Uno de sus hijos legítimos, Luis Fernández de Herrera, heredó más los excesos de su padre que su nobleza. Joven apuesto, acostumbrado a conseguir cuanto deseaba, fijó su atención en Fernanda, una muchacha de belleza serena y espíritu firme. Tras insistentes cortejos, logró que accediera a pasar un día con él. Lo que comenzó como un encuentro inocente derivó en un intento de abuso por parte de Luis, frustrado solo por los gritos desesperados de Fernanda.
Alertados por los alaridos, unos cazadores y un labrador indígena acudieron al rescate. Fue este último quien primero enfrentó a Luis. Pero el desenlace fue trágico: Pedro, el padre, apareció a caballo y, sin mediar palabra, embistió al campesino, causándole la muerte.

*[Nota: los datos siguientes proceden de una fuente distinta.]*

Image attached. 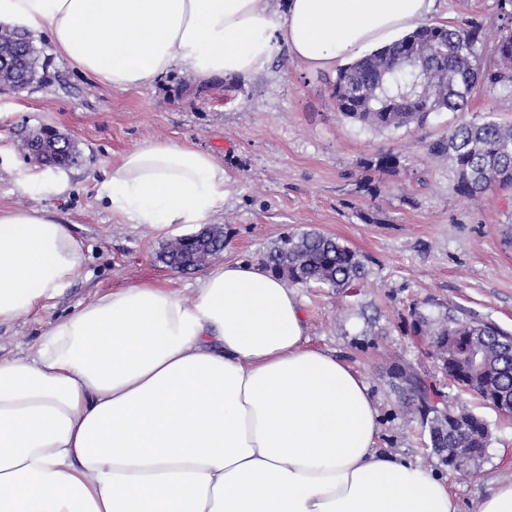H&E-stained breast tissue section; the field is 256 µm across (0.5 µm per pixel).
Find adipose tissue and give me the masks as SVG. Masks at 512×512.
<instances>
[{"mask_svg":"<svg viewBox=\"0 0 512 512\" xmlns=\"http://www.w3.org/2000/svg\"><path fill=\"white\" fill-rule=\"evenodd\" d=\"M435 0H0L98 83L150 88L311 69L399 40ZM228 177L166 141L128 151L103 193L134 224H210ZM82 249L46 210L0 209V325L62 294ZM380 412L345 361L308 345L294 289L264 265L209 269L192 301L153 284L58 318L0 357V512H458L434 470L378 448Z\"/></svg>","mask_w":512,"mask_h":512,"instance_id":"ef3b65f1","label":"adipose tissue"}]
</instances>
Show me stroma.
I'll list each match as a JSON object with an SVG mask.
<instances>
[{"label":"stroma","instance_id":"1","mask_svg":"<svg viewBox=\"0 0 512 512\" xmlns=\"http://www.w3.org/2000/svg\"><path fill=\"white\" fill-rule=\"evenodd\" d=\"M496 4L437 0L429 19L453 26L478 20L492 33L501 23ZM34 43L43 51L40 74L51 86L0 93V208L50 211L80 241L84 267L63 296L0 325L1 357L30 354L56 318L106 291L156 282L193 298L202 270L171 271L159 254L197 225L133 224L100 197L124 153L166 140L211 154L229 176V196L215 218L227 243L211 265L262 262L279 236L310 229L365 257L366 274L354 287L337 292L300 285L296 292L310 345L342 357L378 403L380 448L423 464L434 460L417 424L403 417L389 374L392 364H409L442 384L450 405L473 410L489 425V446L471 475L437 468L459 512H477L498 484L512 481V417L446 385L426 343L409 327L416 308L433 317L470 312L512 331V247L502 242L512 224V193L458 197L448 162L422 147L447 134L457 113H433L421 128L362 126L336 110L335 71L305 69L280 46L263 70L244 78L203 86L177 68L154 87L120 90L61 61L46 36ZM40 128L65 135L81 152L77 166L55 170L66 185L59 194L33 180L37 167L18 149L24 131ZM388 150L405 162L370 196L359 188L363 164Z\"/></svg>","mask_w":512,"mask_h":512}]
</instances>
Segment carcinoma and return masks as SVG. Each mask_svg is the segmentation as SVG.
<instances>
[{"label":"carcinoma","mask_w":512,"mask_h":512,"mask_svg":"<svg viewBox=\"0 0 512 512\" xmlns=\"http://www.w3.org/2000/svg\"><path fill=\"white\" fill-rule=\"evenodd\" d=\"M507 23L488 42L484 25L466 27L423 23L400 40L339 69L333 98L340 114L375 129L424 125L434 112H459L461 118L448 134L426 144L427 153L448 160L454 190L474 198L498 189L512 191V125H502L486 114L467 117L465 108L476 90L488 95H512V0H497ZM39 51L25 30L0 24V88L27 89L36 80ZM56 131L40 129L20 140L19 148L34 163L69 168L79 163L75 145L59 146ZM399 156L379 154L373 167L387 175L396 173ZM226 233L212 226L200 237H176L166 244L160 260L182 272L200 267L220 254ZM264 265L274 274L303 286L342 290L365 274L361 255L335 238L316 230L289 232L274 242ZM410 330L428 341L429 355L448 375L463 376L471 393L495 408H512V333L475 316L446 313L435 319L418 309L410 312ZM472 349L482 365L469 374L464 357ZM393 378L408 395L405 416L418 419L428 431L442 464L446 448L455 471L469 472L464 458L475 448H485L489 426L465 409H453L435 384L412 368L396 365Z\"/></svg>","instance_id":"cac0c4a2"}]
</instances>
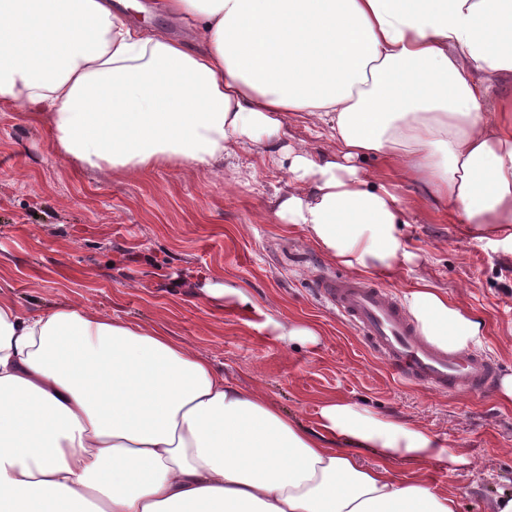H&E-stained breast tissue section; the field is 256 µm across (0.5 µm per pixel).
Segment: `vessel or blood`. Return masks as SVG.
<instances>
[{"label": "vessel or blood", "instance_id": "b4317fda", "mask_svg": "<svg viewBox=\"0 0 512 512\" xmlns=\"http://www.w3.org/2000/svg\"><path fill=\"white\" fill-rule=\"evenodd\" d=\"M321 292L396 374L435 392L487 394L498 368L476 352H442L420 341L395 296L362 278L323 282Z\"/></svg>", "mask_w": 512, "mask_h": 512}]
</instances>
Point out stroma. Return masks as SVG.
Wrapping results in <instances>:
<instances>
[{
    "mask_svg": "<svg viewBox=\"0 0 512 512\" xmlns=\"http://www.w3.org/2000/svg\"><path fill=\"white\" fill-rule=\"evenodd\" d=\"M230 162L231 185L187 165L109 178L62 160L29 113L0 112V293L28 310L80 302L192 343L243 390L310 428L333 395L421 424L465 458L430 465L422 479L457 496L458 512H491L494 497L512 491V404L396 379L319 297L321 279L353 270L276 216L286 169L257 147L237 149ZM401 192L414 213L402 234L418 260L372 281L398 298L419 276L447 291L483 317L479 352L511 375L512 255L467 237L421 186ZM217 284L279 320L312 321L319 343L291 346L272 328L246 324L208 295Z\"/></svg>",
    "mask_w": 512,
    "mask_h": 512,
    "instance_id": "1",
    "label": "stroma"
}]
</instances>
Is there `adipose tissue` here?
Segmentation results:
<instances>
[{
	"mask_svg": "<svg viewBox=\"0 0 512 512\" xmlns=\"http://www.w3.org/2000/svg\"><path fill=\"white\" fill-rule=\"evenodd\" d=\"M198 46L110 0H0V111L36 112L62 158L115 175L215 174L255 145L286 163L274 208L328 258L392 272L414 254L397 181L422 183L474 240L512 253V0H156ZM331 151L286 145L289 115ZM396 174L375 182L364 161ZM420 339L480 344L483 320L425 278ZM380 456L364 466L356 449ZM461 457L428 428L325 399L311 429L192 344L84 304L0 295V512H458L389 462ZM115 0H112L116 9L123 12L128 18L136 25L142 28H152V27H165L169 33L175 37H183L185 35V31L182 28V32L180 34H176L173 29V23L164 15H159L156 13H142L138 12L134 9H124L120 3H115Z\"/></svg>",
	"mask_w": 512,
	"mask_h": 512,
	"instance_id": "1",
	"label": "adipose tissue"
}]
</instances>
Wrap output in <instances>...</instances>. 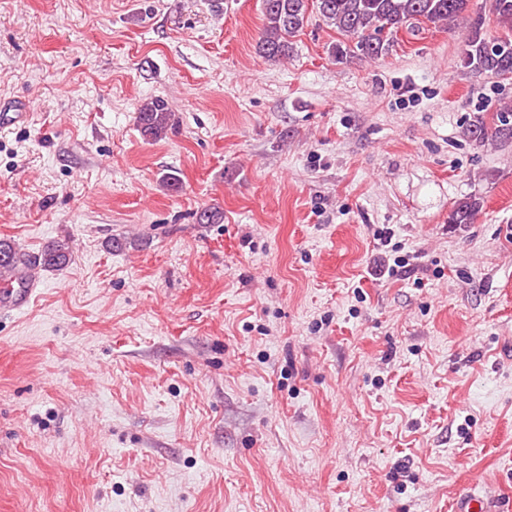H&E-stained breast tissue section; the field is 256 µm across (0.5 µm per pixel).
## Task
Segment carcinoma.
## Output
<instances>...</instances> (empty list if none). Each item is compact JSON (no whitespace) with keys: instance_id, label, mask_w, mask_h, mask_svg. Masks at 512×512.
<instances>
[{"instance_id":"obj_1","label":"carcinoma","mask_w":512,"mask_h":512,"mask_svg":"<svg viewBox=\"0 0 512 512\" xmlns=\"http://www.w3.org/2000/svg\"><path fill=\"white\" fill-rule=\"evenodd\" d=\"M311 6L342 36L330 49L338 62L359 55L383 57L394 46L393 35L428 22L448 30L463 29L462 63L472 73L512 78V35L485 37L481 19L469 14L470 0H262L259 53L271 61L288 58L291 40L308 21ZM492 10L498 23L512 32V0H492ZM175 124V113L162 98L144 103L137 115V127L148 141L162 139ZM470 135L481 143L511 139L509 110H503L494 126L476 120ZM482 205L476 196L458 200L448 214V223H472ZM223 220L224 213L218 207H205L196 213L199 224H220ZM71 258L72 247L66 239L47 243L35 256L22 252L10 240L0 239V265L11 267L20 284L35 278L37 271L65 268Z\"/></svg>"}]
</instances>
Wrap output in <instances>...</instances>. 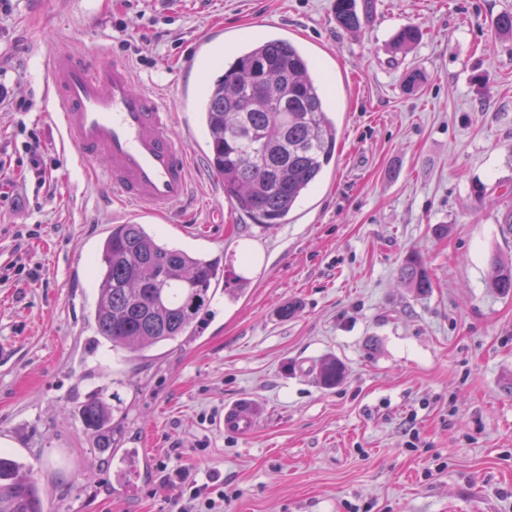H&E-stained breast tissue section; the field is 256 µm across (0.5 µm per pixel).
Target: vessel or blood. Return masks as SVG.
Wrapping results in <instances>:
<instances>
[{"label":"vessel or blood","mask_w":512,"mask_h":512,"mask_svg":"<svg viewBox=\"0 0 512 512\" xmlns=\"http://www.w3.org/2000/svg\"><path fill=\"white\" fill-rule=\"evenodd\" d=\"M43 91L60 142L130 215L187 222L180 209L194 196L188 141L176 133L169 105L136 87L128 63L54 51L46 61ZM262 420V411L244 396L225 406L219 427L244 438Z\"/></svg>","instance_id":"vessel-or-blood-1"}]
</instances>
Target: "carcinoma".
<instances>
[{"label":"carcinoma","mask_w":512,"mask_h":512,"mask_svg":"<svg viewBox=\"0 0 512 512\" xmlns=\"http://www.w3.org/2000/svg\"><path fill=\"white\" fill-rule=\"evenodd\" d=\"M333 12L345 30L362 25L356 0H333ZM419 37L416 26H402L395 50H409ZM197 112L208 164L224 183V197L262 224L286 223L334 160L338 130L327 116L321 74L292 41L262 39L239 49L212 80ZM217 267L218 260L171 247L143 224L112 225L98 254L94 343L143 353L182 340L209 310ZM399 276L419 294L432 287L415 252L406 256ZM490 287L512 294V261L492 257ZM317 377L332 388L345 370L327 358ZM80 414L98 446L112 447L113 406L97 398ZM0 512H44L42 489L25 462L2 453Z\"/></svg>","instance_id":"carcinoma-1"}]
</instances>
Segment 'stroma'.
Segmentation results:
<instances>
[{
    "label": "stroma",
    "instance_id": "obj_1",
    "mask_svg": "<svg viewBox=\"0 0 512 512\" xmlns=\"http://www.w3.org/2000/svg\"><path fill=\"white\" fill-rule=\"evenodd\" d=\"M371 2L357 32L337 25L332 0H13L0 14V84L34 103L0 108L13 181L0 268L39 272L0 283V450L29 465L45 512H180L179 467L222 478L224 512H512V295L489 286L492 255L512 259L497 224L512 185V36L494 25L512 0ZM406 24L423 37L394 51ZM273 33L323 69L334 166L269 226L236 211L195 161L200 232L150 228L219 259L244 294H216L187 341L145 355L93 346L99 242L121 207L58 140L45 54L93 52L129 63L162 98L181 90L176 120L199 156L195 107L231 37ZM410 71L422 77L412 89ZM31 133L57 165L47 191L23 164ZM475 180L485 204L470 196ZM20 229L32 237L16 242ZM412 251L428 294L399 278ZM328 356L346 370L333 388L316 375ZM96 395L115 408L119 455L83 429L80 408ZM243 395L264 421L250 437L225 435L216 422Z\"/></svg>",
    "mask_w": 512,
    "mask_h": 512
}]
</instances>
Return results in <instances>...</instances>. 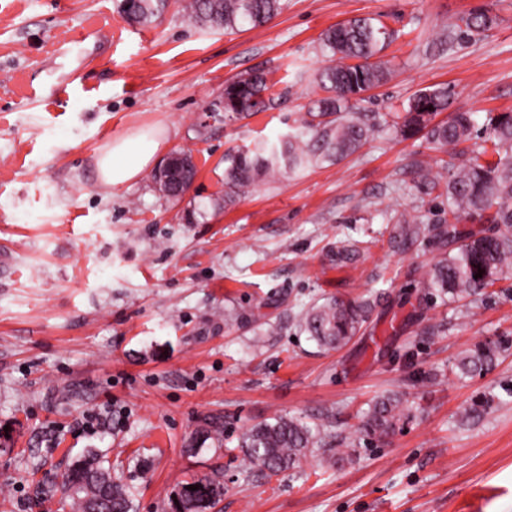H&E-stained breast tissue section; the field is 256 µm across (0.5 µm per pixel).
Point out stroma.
<instances>
[{"mask_svg":"<svg viewBox=\"0 0 512 512\" xmlns=\"http://www.w3.org/2000/svg\"><path fill=\"white\" fill-rule=\"evenodd\" d=\"M118 4L0 0V512H72L48 488L90 450L116 466L133 512H169L183 483L212 473L224 478L212 512H512V277L481 304L427 299L443 245L397 249L387 231L390 217L430 224L448 210L412 159L442 177L464 161L402 139L390 113L438 85L478 123L512 112V0H288L226 34L188 24L176 0L149 26ZM478 6L497 23L463 38ZM379 15L397 35L381 53L388 80L358 104L370 140L214 206L228 153L300 125L321 34ZM251 70L274 85L269 109L210 116L225 82ZM139 129L163 135L159 158L192 153L182 199L163 197L148 168L100 185V152ZM346 238L376 244L331 265ZM336 295L372 310L326 351L297 320ZM490 340L502 344L493 368L458 375L460 353ZM393 394L408 418L386 441L363 437L364 412ZM479 397L491 408L466 420ZM323 414L333 436L296 470L265 477L238 446L257 423ZM214 425L219 438H206Z\"/></svg>","mask_w":512,"mask_h":512,"instance_id":"obj_1","label":"stroma"}]
</instances>
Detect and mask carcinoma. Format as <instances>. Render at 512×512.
I'll list each match as a JSON object with an SVG mask.
<instances>
[{"label":"carcinoma","mask_w":512,"mask_h":512,"mask_svg":"<svg viewBox=\"0 0 512 512\" xmlns=\"http://www.w3.org/2000/svg\"><path fill=\"white\" fill-rule=\"evenodd\" d=\"M169 0H120L119 9L130 22L149 25L168 7ZM285 0H183L184 17L195 26L215 31H235L247 25L256 27L272 20ZM461 33L480 36L496 24V16L485 7H476L463 19ZM392 31L379 18H354L327 30L321 45L327 64L315 75L323 96L311 102L308 119L288 139L268 146L238 150L227 156L224 169V204L260 178L277 169L295 171L313 161L338 162L357 152L367 141L372 125L361 112L353 111L352 101L383 83L389 69L380 54ZM271 85L262 72H246L224 86V101L215 111L232 121L266 110ZM446 87L415 93L401 112L393 113V127L404 139L424 137L435 149L463 146L468 158L445 184L428 178L422 161L409 164L410 173L429 189L441 190L448 199V218L435 224H418L400 216L390 240L403 246L419 237L433 238L454 248L434 262L422 282L425 295L444 302L474 303L488 290L512 276V113L502 112L487 118L484 132L476 129L473 113L451 112L445 121L436 117L450 105ZM176 176L164 183L157 175L152 181L168 198L180 197L193 183L196 164L191 153L181 152L174 160ZM463 221L490 224L492 228L465 230ZM370 249L360 241L339 240L330 261L344 266ZM482 276H477V273ZM370 302L331 297L305 308L298 327L317 345L339 348L366 322ZM500 345L478 344L466 349L457 359L462 376L489 370L497 360ZM402 402L383 396L366 412L361 433L385 440L395 432ZM330 436L328 425H310L294 417H276L243 432L238 447L250 461L271 477L301 464L314 448L323 446ZM197 490H189L190 486ZM62 495L77 512H130L131 494L121 478L105 467L91 452L76 461L61 475ZM224 495L219 477H203L184 484L172 501V512H208Z\"/></svg>","instance_id":"obj_1"}]
</instances>
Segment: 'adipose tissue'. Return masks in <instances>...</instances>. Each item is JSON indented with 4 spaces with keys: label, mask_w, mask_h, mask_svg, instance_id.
I'll use <instances>...</instances> for the list:
<instances>
[{
    "label": "adipose tissue",
    "mask_w": 512,
    "mask_h": 512,
    "mask_svg": "<svg viewBox=\"0 0 512 512\" xmlns=\"http://www.w3.org/2000/svg\"><path fill=\"white\" fill-rule=\"evenodd\" d=\"M161 146L160 138L141 132L113 139L96 161L101 184L115 187L132 181L154 160Z\"/></svg>",
    "instance_id": "ef3b65f1"
}]
</instances>
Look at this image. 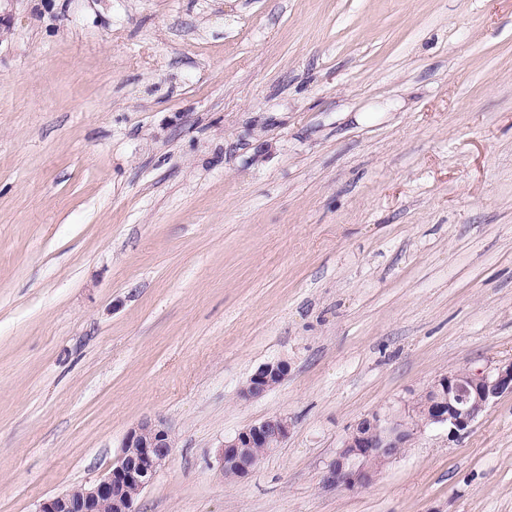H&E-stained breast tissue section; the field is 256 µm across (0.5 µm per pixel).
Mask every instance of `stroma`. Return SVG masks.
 Wrapping results in <instances>:
<instances>
[{
  "label": "stroma",
  "instance_id": "35a3bbf8",
  "mask_svg": "<svg viewBox=\"0 0 512 512\" xmlns=\"http://www.w3.org/2000/svg\"><path fill=\"white\" fill-rule=\"evenodd\" d=\"M0 512L174 448L138 512H512V397L364 417L512 359V0H0ZM286 379L240 395L264 363ZM288 439L223 478L225 438ZM512 395V360L490 371H456L432 381L407 416L385 419L373 413L361 419L344 439L324 480L348 489L371 484L378 469L406 448L415 427L446 426L448 435L466 431L491 405ZM291 428L292 422L288 416L275 415L225 438L218 449L220 472L224 476L226 469H232L237 478L247 476L266 455L281 447L288 439ZM253 448H262L261 453L254 455Z\"/></svg>",
  "mask_w": 512,
  "mask_h": 512
}]
</instances>
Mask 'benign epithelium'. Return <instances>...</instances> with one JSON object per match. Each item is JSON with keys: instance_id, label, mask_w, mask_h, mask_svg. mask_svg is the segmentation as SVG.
I'll use <instances>...</instances> for the list:
<instances>
[{"instance_id": "7a95c632", "label": "benign epithelium", "mask_w": 512, "mask_h": 512, "mask_svg": "<svg viewBox=\"0 0 512 512\" xmlns=\"http://www.w3.org/2000/svg\"><path fill=\"white\" fill-rule=\"evenodd\" d=\"M288 376V363L261 365L241 391L245 399L262 396ZM512 395V361L490 371H456L432 381L422 400L408 406L407 416L385 419L374 413L361 419L344 439L325 482L348 489L371 484L378 469L406 447L413 431L424 425L444 426L456 436L466 431L491 405ZM292 422L275 415L224 439L218 449L220 471L243 478L288 439ZM173 431L163 419H142L126 432L121 450L105 474L43 499L36 512H137L135 503L172 454ZM261 449L256 455L253 449Z\"/></svg>"}]
</instances>
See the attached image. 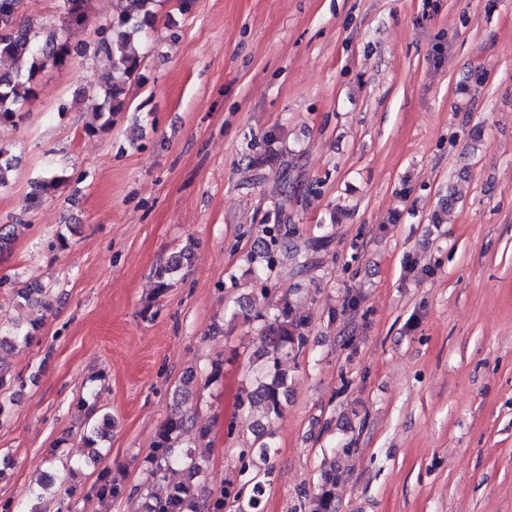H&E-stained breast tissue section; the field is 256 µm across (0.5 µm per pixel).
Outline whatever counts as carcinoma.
Listing matches in <instances>:
<instances>
[{"label":"carcinoma","instance_id":"carcinoma-1","mask_svg":"<svg viewBox=\"0 0 512 512\" xmlns=\"http://www.w3.org/2000/svg\"><path fill=\"white\" fill-rule=\"evenodd\" d=\"M24 0H0V127H15L23 118V105L36 97L39 74L49 65H65L75 58L90 57L103 65L96 117L100 123L88 127V133L109 129L113 117L123 110L127 98V84L140 69L142 45L148 29L156 20V0H116L112 16L100 28L93 47L78 48L58 31L37 20L22 6ZM89 0H61L62 24L78 25L88 16ZM16 169V158L7 148L0 147V191L9 186ZM62 180L57 174L37 182L31 194V203L37 204L41 195L55 188ZM20 224H0V255L8 252ZM261 245L250 252L249 264L258 279L270 278L283 258L294 261L300 270L315 266L316 254L327 247L332 238L321 235L303 242L296 240V230L289 224H266ZM192 243H186L171 260L155 269L157 294L162 295L170 286L175 274L189 262ZM0 289L17 298L42 306H49L47 291L30 284L23 287L0 278ZM256 323L259 345L254 352L258 365L252 369L253 382L245 391L240 406L247 414H260L251 428L253 442L239 452V480H228L209 486L207 462L210 448L205 440L210 429L180 411L170 414L157 428L152 451L144 459L147 486L155 487L143 497L141 512H224L227 505L236 512H260L266 485L273 474L271 458L273 424L280 417L283 397L288 389V370L285 361L296 358L304 349L309 337V323L296 305L285 297L271 307L258 309L246 315ZM33 339L30 328L0 329V353L18 342ZM15 377L0 360V422L8 417L11 402L9 392ZM111 419L89 424L84 441L90 453L83 461H67L65 468L73 473L84 466L101 460L98 442L106 437ZM191 432L196 446L182 450L179 445L183 435ZM342 479V473L331 468L320 474L319 492L313 496L302 493L301 507L307 512H336L333 490ZM53 477L44 476L37 484L28 485L23 493L29 508H16L14 502L0 504V512H40L45 492ZM101 499H117L125 495L122 480L103 469L95 485Z\"/></svg>","mask_w":512,"mask_h":512}]
</instances>
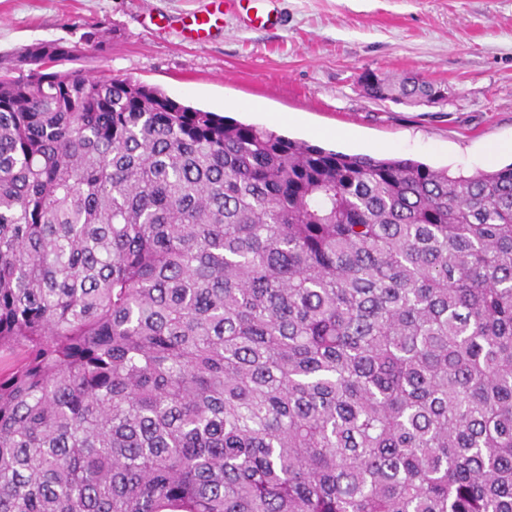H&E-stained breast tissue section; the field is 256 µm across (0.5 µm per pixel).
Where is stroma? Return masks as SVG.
I'll return each mask as SVG.
<instances>
[{
    "label": "stroma",
    "mask_w": 512,
    "mask_h": 512,
    "mask_svg": "<svg viewBox=\"0 0 512 512\" xmlns=\"http://www.w3.org/2000/svg\"><path fill=\"white\" fill-rule=\"evenodd\" d=\"M209 0H0V54L112 30L63 62L130 79L180 103L327 150L411 159L467 175L512 163V0H251L212 40L176 17ZM271 16L266 27L248 14ZM173 18L161 29L155 17ZM417 74L445 85L430 105L375 101L360 78Z\"/></svg>",
    "instance_id": "1"
}]
</instances>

Entonces, de entre la espesura, surgió una figura encorvada: una anciana de mirada profunda y piel curtida por los años, que al ver a Pedro, comprendió el cruel destino que se había consumado. Ella, Laurinaga, había sido una de las amantes indígenas del conquistador y, como acababa de descubrir, la madre del hombre asesinado. Su hijo. El hijo de Pedro.
Dominada por un dolor antiguo y la furia de siglos de sometimiento, Laurinaga invocó a los dioses guanches, clamando justicia. Fue entonces cuando lanzó su maldición: "Que Fuerteventura arda en vientos de muerte, que sus flores jamás florezcan y que sus arenas se traguen la vida."
Desde aquel día -aseguran los isleños- los vientos cálidos del Sáhara comenzaron a azotar la isla con violencia, dejando tras de sí un paisaje yermo, reseco, donde la vegetación no prospera y la aridez se impone. El paraíso se convirtió en desierto.
¿Superstición o verdad ancestral? Lo cierto es que Fuerteventura, con su belleza desértica y su cielo limpio, guarda en su alma un eco de tragedia y misterio. Quien camina por sus senderos y siente el alisio soplar en la cara, podría -si escucha con atención- oír todavía el lamento de Laurinaga entre las palmeras secas.